Первое замечание: и старый и новый окружает неказистая земляная стена, отнюдь не располагающая в их пользу. Второе замечание: архитектурные памятники отсутствуют, потому что простые дома и дворцы построены из одинакового материала. Ничего, кроме глины, глины даже не обожженной! А из высохшей на солнце грязи не выведешь правильных линий, чистых профилей и изящных скульптурных украшений. Архитектурное искусство требует камня или мрамора, а их как раз и нет в китайском Туркестане.

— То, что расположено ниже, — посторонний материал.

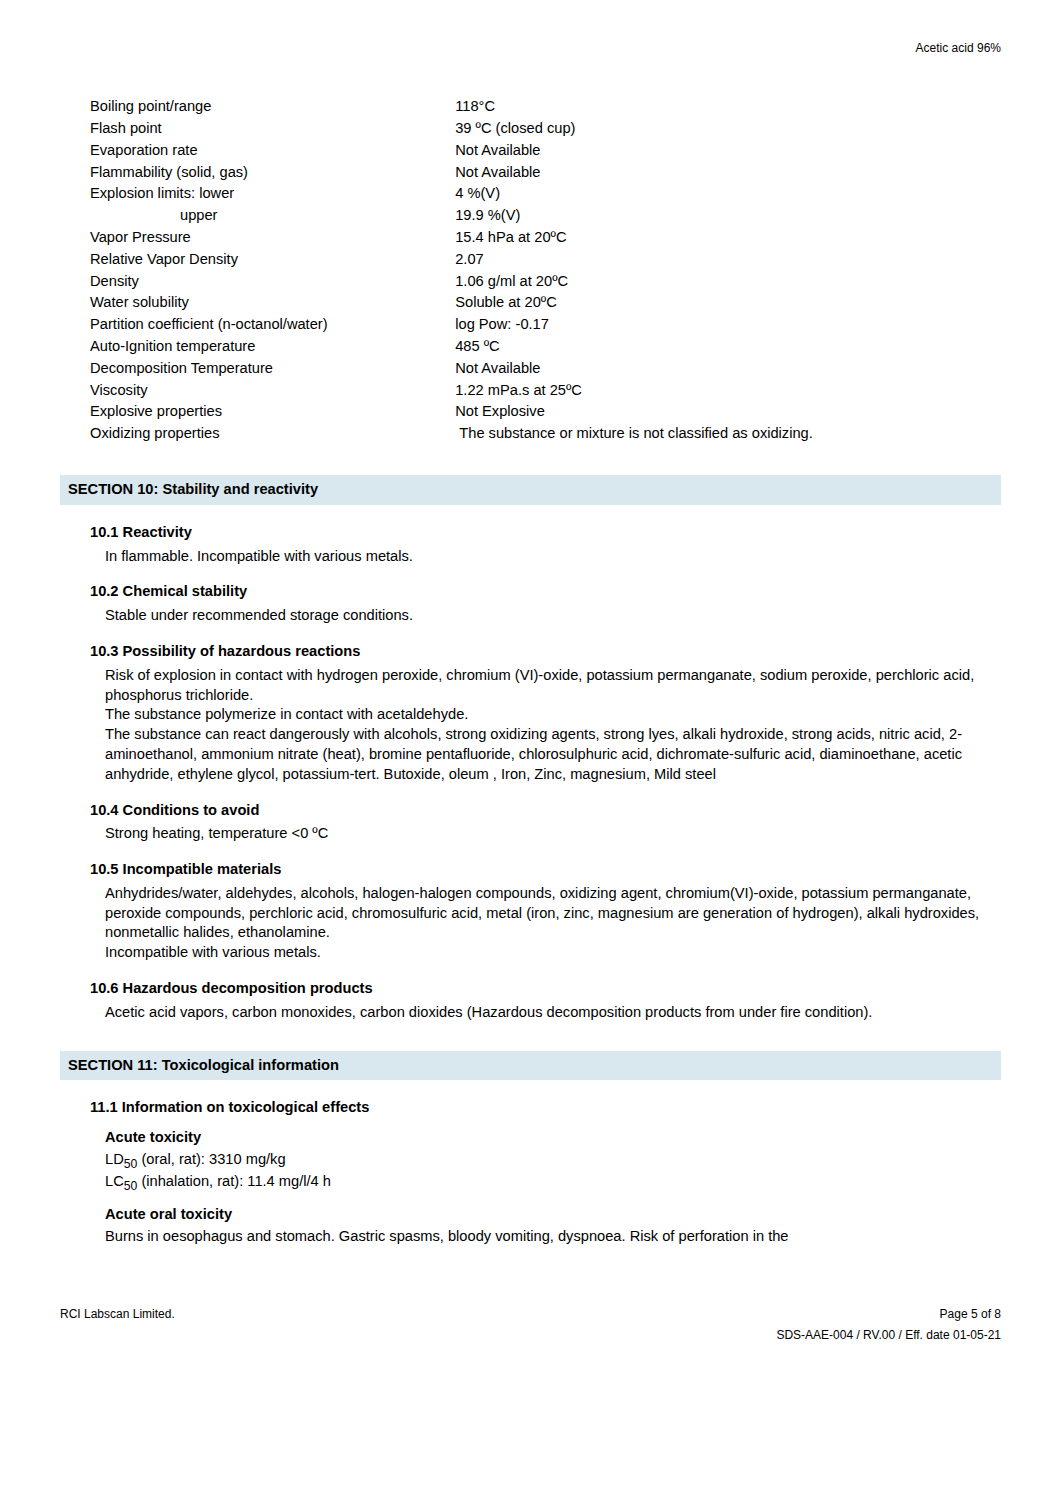Acetic acid 96%
| Boiling point/range | 118°C |
| Flash point | 39 ºC (closed cup) |
| Evaporation rate | Not Available |
| Flammability (solid, gas) | Not Available |
| Explosion limits: lower | 4 %(V) |
| upper | 19.9 %(V) |
| Vapor Pressure | 15.4 hPa at 20ºC |
| Relative Vapor Density | 2.07 |
| Density | 1.06 g/ml at 20ºC |
| Water solubility | Soluble at 20ºC |
| Partition coefficient (n-octanol/water) | log Pow: -0.17 |
| Auto-Ignition temperature | 485 ºC |
| Decomposition Temperature | Not Available |
| Viscosity | 1.22 mPa.s at 25ºC |
| Explosive properties | Not Explosive |
| Oxidizing properties | The substance or mixture is not classified as oxidizing. |
SECTION 10: Stability and reactivity
10.1 Reactivity
In flammable. Incompatible with various metals.
10.2 Chemical stability
Stable under recommended storage conditions.
10.3 Possibility of hazardous reactions
Risk of explosion in contact with hydrogen peroxide, chromium (VI)-oxide, potassium permanganate, sodium peroxide, perchloric acid, phosphorus trichloride.
The substance polymerize in contact with acetaldehyde.
The substance can react dangerously with alcohols, strong oxidizing agents, strong lyes, alkali hydroxide, strong acids, nitric acid, 2-aminoethanol, ammonium nitrate (heat), bromine pentafluoride, chlorosulphuric acid, dichromate-sulfuric acid, diaminoethane, acetic anhydride, ethylene glycol, potassium-tert. Butoxide, oleum , Iron, Zinc, magnesium, Mild steel
10.4 Conditions to avoid
Strong heating, temperature <0 ºC
10.5 Incompatible materials
Anhydrides/water, aldehydes, alcohols, halogen-halogen compounds, oxidizing agent, chromium(VI)-oxide, potassium permanganate, peroxide compounds, perchloric acid, chromosulfuric acid, metal (iron, zinc, magnesium are generation of hydrogen), alkali hydroxides, nonmetallic halides, ethanolamine.
Incompatible with various metals.
10.6 Hazardous decomposition products
Acetic acid vapors, carbon monoxides, carbon dioxides (Hazardous decomposition products from under fire condition).
SECTION 11: Toxicological information
11.1 Information on toxicological effects
Acute toxicity
LD50 (oral, rat): 3310 mg/kg
LC50 (inhalation, rat): 11.4 mg/l/4 h
Acute oral toxicity
Burns in oesophagus and stomach. Gastric spasms, bloody vomiting, dyspnoea. Risk of perforation in the
RCI Labscan Limited.
Page 5 of 8
SDS-AAE-004 / RV.00 / Eff. date 01-05-21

Маленькая, быстро катящаяся коляска доставила нас с майором до Кашгара, имеющего три мили в окружности. Омывает его двумя рукавами, через которые перекинуты два моста, Кызылсу, что значит «Красная река». Но в действительности она скорее желтая, чем красная. Если вам захочется увидеть какие-нибудь интересные развалины, то нужно отойти за городскую черту, где высятся остатки старой крепости, насчитывающей либо пятьсот, либо две тысячи лет, в зависимости от воображения того или иного археолога. Но что совершенно достоверно — это то, что Кашгар был взят приступом и разрушен Тамерланом. И вообще следует признать: без устрашающих подвигов этого хромоногого завоевателя история Центральной Азии была бы удивительно однообразной. Правда, в более позднюю эпоху ему пытались подражать свирепые султаны, вроде Уали-Тулла-хана, который в 1857 году велел задушить Шлагинтвейта, крупного ученого и отважного исследователя азиатского материка. Памятник, установленный в честь Шлагинтвейта, украшают две бронзовые доски от Парижского и Санкт-Петербургского географических обществ.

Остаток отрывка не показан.